En pleine période des fêtes, un nouveau naufrage au large de Joal rappelle l’extrême dangerosité de la route atlantique vers les Canaries, devenue l’un des principaux couloirs migratoires entre l’Afrique de l’Ouest et l’Europe.
Un naufrage de plus sur une route mortelle
Une pirogue transportant près de 200 migrants a chaviré dans la nuit du 23 au 24 décembre au large de Ngazobil, faisant au moins douze morts sur la Petite Côte sénégalaise. Partie dans la nuit de lundi à mardi, vers 4 heures du matin des îles du Saloum, cette embarcation surchargée a sombré au large de Joal, avec à son bord des ressortissants étrangers ayant transité par la Gambie et en route vers les îles Canaries. Trente-et-une personnes ont pu être secourues, dont dix-huit femmes et un nourrisson de six mois, tous dans un état d’épuisement avancé.
Ce drame s’inscrit dans une série noire qui a fait de 2024 l’année la plus meurtrière jamais enregistrée sur cette route migratoire. Selon l’ONG espagnole tCaminando Fronteras, plus de 10 400 personnes ont péri ou disparu en mer en tentant de rejoindre l’Espagne, soit une moyenne d’environ trente morts par jour, dont 1 538 enfants et adolescents. L’organisation qualifie désormais la route des Canaries de « la plus meurtrière au monde », tant par le nombre de victimes que par la dangerosité des conditions de traversée.

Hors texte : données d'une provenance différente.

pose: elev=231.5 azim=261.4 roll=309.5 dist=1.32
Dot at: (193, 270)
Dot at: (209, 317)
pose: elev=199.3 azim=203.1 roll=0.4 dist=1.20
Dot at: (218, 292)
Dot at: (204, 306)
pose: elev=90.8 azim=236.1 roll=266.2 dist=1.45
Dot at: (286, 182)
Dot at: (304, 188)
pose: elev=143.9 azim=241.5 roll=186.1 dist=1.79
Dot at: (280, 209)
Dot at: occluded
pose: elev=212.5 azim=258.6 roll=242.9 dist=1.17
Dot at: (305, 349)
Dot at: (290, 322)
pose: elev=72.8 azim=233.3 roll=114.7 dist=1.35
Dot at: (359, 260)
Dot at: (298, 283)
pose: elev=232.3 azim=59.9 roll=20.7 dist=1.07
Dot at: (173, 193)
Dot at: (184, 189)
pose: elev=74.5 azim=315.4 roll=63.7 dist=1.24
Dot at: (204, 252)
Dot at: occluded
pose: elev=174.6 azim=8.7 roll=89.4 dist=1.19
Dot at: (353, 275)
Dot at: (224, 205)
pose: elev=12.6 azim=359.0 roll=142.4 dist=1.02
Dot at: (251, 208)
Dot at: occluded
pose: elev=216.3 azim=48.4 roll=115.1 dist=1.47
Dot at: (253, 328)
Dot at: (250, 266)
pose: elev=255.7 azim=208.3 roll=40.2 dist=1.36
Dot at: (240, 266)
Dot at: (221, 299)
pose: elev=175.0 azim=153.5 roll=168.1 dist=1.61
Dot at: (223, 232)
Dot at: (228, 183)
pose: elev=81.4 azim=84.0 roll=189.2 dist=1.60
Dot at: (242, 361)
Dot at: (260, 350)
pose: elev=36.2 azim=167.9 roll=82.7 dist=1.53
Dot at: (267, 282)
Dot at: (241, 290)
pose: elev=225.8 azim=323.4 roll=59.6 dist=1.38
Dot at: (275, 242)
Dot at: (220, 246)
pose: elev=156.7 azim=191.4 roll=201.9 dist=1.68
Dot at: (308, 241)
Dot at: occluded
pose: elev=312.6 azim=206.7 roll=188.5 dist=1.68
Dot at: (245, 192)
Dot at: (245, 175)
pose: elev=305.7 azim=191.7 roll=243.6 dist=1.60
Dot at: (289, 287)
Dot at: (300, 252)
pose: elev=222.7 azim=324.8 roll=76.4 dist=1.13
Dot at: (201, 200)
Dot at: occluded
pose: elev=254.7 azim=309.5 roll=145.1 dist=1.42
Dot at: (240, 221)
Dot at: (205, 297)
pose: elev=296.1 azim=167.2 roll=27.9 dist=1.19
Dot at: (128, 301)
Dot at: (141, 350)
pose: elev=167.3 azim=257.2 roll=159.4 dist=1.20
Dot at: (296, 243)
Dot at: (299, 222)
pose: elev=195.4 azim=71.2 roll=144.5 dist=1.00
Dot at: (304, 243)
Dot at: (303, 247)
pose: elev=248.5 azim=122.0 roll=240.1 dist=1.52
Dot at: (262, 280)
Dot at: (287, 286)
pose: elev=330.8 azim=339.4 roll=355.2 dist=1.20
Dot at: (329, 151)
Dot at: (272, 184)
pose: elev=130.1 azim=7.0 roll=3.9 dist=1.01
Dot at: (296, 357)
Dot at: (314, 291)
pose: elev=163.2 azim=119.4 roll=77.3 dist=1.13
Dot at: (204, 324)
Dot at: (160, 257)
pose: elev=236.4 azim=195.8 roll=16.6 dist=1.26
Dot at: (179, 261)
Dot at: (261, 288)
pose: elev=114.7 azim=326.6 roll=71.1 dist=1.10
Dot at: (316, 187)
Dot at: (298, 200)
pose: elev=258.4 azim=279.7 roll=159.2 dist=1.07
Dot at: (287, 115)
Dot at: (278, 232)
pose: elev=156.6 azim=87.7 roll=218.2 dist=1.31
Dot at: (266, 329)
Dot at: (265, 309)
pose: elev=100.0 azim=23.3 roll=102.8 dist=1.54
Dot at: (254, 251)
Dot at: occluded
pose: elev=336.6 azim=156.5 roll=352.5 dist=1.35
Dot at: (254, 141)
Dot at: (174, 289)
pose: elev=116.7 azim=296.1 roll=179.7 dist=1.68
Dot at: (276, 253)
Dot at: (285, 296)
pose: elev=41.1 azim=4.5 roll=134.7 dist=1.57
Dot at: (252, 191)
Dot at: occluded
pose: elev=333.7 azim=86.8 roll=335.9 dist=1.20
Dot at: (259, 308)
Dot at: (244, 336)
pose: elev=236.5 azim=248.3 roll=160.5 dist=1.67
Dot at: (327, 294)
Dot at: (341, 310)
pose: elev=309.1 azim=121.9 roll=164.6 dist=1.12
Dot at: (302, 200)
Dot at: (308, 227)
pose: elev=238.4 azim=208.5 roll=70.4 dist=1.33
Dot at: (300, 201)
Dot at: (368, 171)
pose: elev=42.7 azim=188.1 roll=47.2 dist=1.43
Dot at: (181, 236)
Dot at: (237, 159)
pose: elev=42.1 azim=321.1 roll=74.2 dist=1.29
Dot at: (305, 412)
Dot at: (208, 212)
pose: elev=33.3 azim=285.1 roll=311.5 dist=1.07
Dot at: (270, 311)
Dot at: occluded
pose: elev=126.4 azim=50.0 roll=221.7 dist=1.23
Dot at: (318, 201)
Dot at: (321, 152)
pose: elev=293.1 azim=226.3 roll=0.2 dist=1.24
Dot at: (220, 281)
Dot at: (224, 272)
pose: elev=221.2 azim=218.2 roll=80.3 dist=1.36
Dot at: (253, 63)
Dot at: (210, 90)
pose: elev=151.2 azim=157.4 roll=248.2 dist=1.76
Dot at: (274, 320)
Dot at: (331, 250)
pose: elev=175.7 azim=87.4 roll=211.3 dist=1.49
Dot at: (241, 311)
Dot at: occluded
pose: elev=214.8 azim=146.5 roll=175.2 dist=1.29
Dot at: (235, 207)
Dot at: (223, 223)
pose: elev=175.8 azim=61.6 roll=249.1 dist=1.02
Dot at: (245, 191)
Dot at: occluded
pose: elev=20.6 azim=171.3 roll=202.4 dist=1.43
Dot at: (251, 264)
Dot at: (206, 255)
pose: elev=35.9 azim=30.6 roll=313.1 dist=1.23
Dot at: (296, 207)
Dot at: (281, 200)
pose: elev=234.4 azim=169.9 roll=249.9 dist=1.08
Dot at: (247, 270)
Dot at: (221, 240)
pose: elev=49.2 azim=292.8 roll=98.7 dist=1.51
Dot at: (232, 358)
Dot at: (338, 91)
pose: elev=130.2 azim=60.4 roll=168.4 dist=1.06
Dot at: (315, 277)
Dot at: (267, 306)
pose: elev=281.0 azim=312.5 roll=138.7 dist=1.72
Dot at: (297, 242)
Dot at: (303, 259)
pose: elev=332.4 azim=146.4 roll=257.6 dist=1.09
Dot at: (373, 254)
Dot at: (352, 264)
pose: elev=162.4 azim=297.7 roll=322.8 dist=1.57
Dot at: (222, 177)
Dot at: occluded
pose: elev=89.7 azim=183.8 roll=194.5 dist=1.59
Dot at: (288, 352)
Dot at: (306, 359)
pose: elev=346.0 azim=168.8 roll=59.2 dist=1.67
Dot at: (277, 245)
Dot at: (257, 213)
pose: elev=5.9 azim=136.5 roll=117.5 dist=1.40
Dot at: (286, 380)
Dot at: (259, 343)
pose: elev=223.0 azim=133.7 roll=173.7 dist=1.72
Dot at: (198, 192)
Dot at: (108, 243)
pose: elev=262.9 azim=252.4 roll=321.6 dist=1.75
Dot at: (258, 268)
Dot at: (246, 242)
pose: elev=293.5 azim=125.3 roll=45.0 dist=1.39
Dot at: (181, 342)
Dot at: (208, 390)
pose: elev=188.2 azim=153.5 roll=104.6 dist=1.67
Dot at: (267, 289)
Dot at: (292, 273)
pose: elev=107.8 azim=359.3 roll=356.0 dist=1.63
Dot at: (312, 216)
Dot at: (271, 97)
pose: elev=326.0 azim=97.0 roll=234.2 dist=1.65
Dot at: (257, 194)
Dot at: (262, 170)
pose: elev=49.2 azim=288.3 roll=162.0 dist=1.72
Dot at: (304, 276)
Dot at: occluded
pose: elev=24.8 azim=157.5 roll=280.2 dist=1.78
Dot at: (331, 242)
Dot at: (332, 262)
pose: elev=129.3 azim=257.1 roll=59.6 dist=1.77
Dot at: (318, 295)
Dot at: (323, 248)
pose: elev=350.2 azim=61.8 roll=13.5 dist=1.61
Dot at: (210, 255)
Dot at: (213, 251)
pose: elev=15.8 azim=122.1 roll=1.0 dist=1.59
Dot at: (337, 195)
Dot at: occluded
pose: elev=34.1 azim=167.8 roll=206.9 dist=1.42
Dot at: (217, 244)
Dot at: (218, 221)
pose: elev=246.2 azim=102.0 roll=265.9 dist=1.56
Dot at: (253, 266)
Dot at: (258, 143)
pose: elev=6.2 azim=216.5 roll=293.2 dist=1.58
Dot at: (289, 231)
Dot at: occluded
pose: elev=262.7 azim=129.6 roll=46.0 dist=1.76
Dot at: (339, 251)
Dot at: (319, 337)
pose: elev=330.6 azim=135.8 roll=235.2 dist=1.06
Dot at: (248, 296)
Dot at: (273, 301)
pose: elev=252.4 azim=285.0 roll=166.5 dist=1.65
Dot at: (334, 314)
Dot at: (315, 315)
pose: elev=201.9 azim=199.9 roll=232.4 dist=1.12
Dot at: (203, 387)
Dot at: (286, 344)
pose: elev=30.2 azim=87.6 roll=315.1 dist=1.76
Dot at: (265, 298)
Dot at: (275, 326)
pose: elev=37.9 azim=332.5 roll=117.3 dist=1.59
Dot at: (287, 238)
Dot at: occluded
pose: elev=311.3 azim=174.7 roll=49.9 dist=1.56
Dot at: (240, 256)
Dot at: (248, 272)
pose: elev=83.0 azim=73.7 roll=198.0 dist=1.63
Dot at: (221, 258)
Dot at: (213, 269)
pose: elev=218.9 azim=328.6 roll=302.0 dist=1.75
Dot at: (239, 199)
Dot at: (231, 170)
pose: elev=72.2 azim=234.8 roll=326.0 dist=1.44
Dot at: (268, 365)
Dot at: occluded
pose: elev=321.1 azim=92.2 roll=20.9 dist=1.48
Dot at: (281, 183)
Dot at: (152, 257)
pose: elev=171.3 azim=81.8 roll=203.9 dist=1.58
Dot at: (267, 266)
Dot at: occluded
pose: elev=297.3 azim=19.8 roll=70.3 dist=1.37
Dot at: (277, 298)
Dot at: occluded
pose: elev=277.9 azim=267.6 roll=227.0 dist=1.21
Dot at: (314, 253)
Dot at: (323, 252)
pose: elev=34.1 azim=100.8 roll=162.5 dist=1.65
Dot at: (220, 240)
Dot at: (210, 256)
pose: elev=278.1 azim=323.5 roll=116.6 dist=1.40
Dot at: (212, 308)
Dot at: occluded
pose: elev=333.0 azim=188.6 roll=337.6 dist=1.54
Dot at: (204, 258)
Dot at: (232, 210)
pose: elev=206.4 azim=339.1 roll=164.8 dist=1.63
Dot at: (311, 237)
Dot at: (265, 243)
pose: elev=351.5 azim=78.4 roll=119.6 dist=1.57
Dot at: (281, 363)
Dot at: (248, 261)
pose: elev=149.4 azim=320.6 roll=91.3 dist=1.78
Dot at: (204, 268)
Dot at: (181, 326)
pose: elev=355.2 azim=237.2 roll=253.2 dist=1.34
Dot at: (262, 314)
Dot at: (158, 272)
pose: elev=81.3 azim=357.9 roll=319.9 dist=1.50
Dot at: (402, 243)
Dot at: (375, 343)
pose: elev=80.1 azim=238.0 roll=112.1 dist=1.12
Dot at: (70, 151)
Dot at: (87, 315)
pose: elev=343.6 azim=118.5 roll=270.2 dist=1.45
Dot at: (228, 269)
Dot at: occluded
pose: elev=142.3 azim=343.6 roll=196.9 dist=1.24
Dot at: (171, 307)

Une route déplacée mais toujours plus dangereuse
Les facteurs de risque sont multiples : pirogues précaires et surchargées, conditions météorologiques imprévisibles, manque d’eau et de nourriture, équipements de navigation rudimentaires. En période hivernale, des vagues dépassant régulièrement quatre mètres et des températures nocturnes tombant jusqu’à 6°C transforment la traversée en piège mortel, où l’hypothermie emporte souvent les passagers avant même le naufrage. Malgré les alertes répétées, les réseaux de passeurs continuent de prospérer sur cette économie de la détresse.
Face au renforcement de la surveillance sur les côtes sénégalaises, ces réseaux ont déplacé leurs activités vers des zones moins contrôlées, notamment la Mauritanie, devenue en 2024 le principal point de départ vers l’archipel espagnol. Les trafiquants exploitent sans scrupule le désespoir de candidats à l’exil, pour la plupart des jeunes fuyant le chômage, les conflits sahéliens ou les effets du changement climatique. Malgré les coopérations renforcées entre Dakar et Madrid qui ont permis une baisse de 91% des départs directs depuis le Sénégal, près de 47 000 migrants ont atteint les Canaries en 2024, un record historique.
Une enquête a été ouverte par les autorités sénégalaises pour identifier les organisateurs du voyage clandestin parti de Joal, tandis que, pour les familles endeuillées, la quête de l’eldorado européen se transforme une fois de plus en cauchemar.